After our sobering presentation, we aimed to end on a brighter note by projecting a BBC ocean documentary (translated into Spanish) onto the park’s wall, which became a lovely outdoor movie theatre. It was great to see multiple people take the initiative to pick up the every-day trash in the plaza when they heard about the upcoming movie night. The sun had set, and the people, now bathed and neatly dressed, began to stroll down from their little wooden homes. The kids gathered in the center of the park with homemade popcorn and when the movie began their brown eyes were as wide as saucers. I could not help but smile at the magic in the air as the audience reveled in the spectacular marine footage, doubting the whole time that the images could be real, and at the same time commenting with expertise about the varied marine life they saw, especially the fish. Sure, the older kids may have obsessed about which of the film’s fish they could easily spear, but they were also surreptitiously introduced to crucial concepts such as biodiversity. Someone from our team suggested showing another movie in lieu of this one’s success, but Victor warned against over-doing these special moments to keep them significant – a wise observation from a veteran Peace Corps social worker. Certainly, the movie gave locals a welcome break from the daily routine of watching old soap operas from the counter of the general store.

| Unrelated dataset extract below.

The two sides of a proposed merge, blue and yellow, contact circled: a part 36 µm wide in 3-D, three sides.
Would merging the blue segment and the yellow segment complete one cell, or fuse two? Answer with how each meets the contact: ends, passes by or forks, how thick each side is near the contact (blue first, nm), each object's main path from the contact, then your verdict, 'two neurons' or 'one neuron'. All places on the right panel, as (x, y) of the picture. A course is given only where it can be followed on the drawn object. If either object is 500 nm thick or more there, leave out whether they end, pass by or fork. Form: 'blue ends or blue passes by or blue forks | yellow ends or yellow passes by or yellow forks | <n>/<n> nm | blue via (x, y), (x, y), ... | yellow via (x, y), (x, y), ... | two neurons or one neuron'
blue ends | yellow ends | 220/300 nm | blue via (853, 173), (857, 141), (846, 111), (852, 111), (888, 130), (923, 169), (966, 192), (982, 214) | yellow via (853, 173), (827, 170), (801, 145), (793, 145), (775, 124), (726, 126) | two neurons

The following day, I took on a major, unplanned mural project while my colleagues continued to work underwater, and though I would have liked to be in the cool sea, painting the mural taught me more about the community than I could have hoped for. People of all ages, from the local drunk to the granddaughter of some of the town’s first residents lingered in the shade, observing, critiquing, criticizing, appraising, and every so often lending a hand. There was certainly no one, from the toddlers to the elders, that didn’t throw in their two cents, but only three young men and a handful of children took a brush to the wall. The locals were especially excited about identifying the marine species that I painted, usually pointing to the inconsistencies in their shape and features.

We began with one gallon of white base paint, and we used just one pint of red, green, blue, and yellow to make our 20ft wide by 6ft tall masterpiece. In the 106° humid heat, we were bitten by midges, mauled by mosquitos, and sweated more than is humanly possible, our skin burning off as the morning shade gave way to the oppressive afternoon sun. Nevertheless, our efforts were rewarded as the project picked up momentum, and if it had not been for our few, but hardworking, helpers the mural would have remained incomplete. We left a band of white space above the piece for locals to write a conservation message of their choice after we had gone. In the morning, as we packed to go, we added the Grupo Puntacana palm leaf logo and the names of our sponsors and signed the work for posterity. I’m sure that the artwork will be appreciated daily, with much mention brought to the depiction of Geury working in the coral nursery.

As for my team and I, we left Punta Rucia with a deep appreciation and a much richer understanding of what it means to live in an artisanal fishing community in the Caribbean, and of where the DR stands in terms of ensuring the livelihoods of local people and safeguarding the ecosystems that provide for them.